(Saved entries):

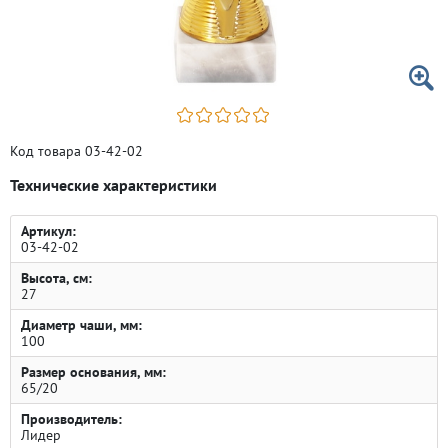
Код товара 03-42-02
Технические характеристики
Артикул:
03-42-02
Высота, см:
27
Диаметр чаши, мм:
100
Размер основания, мм:
65/20
Производитель:
Лидер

(Exercise aim):
Start at the first line and set down all of the data exactly, passing over the pictures.

(Answer area):
Код товара 03-42-02
Технические характеристики
Артикул:
03-42-02
Высота, см:
27
Диаметр чаши, мм:
100
Размер основания, мм:
65/20
Производитель:
Лидер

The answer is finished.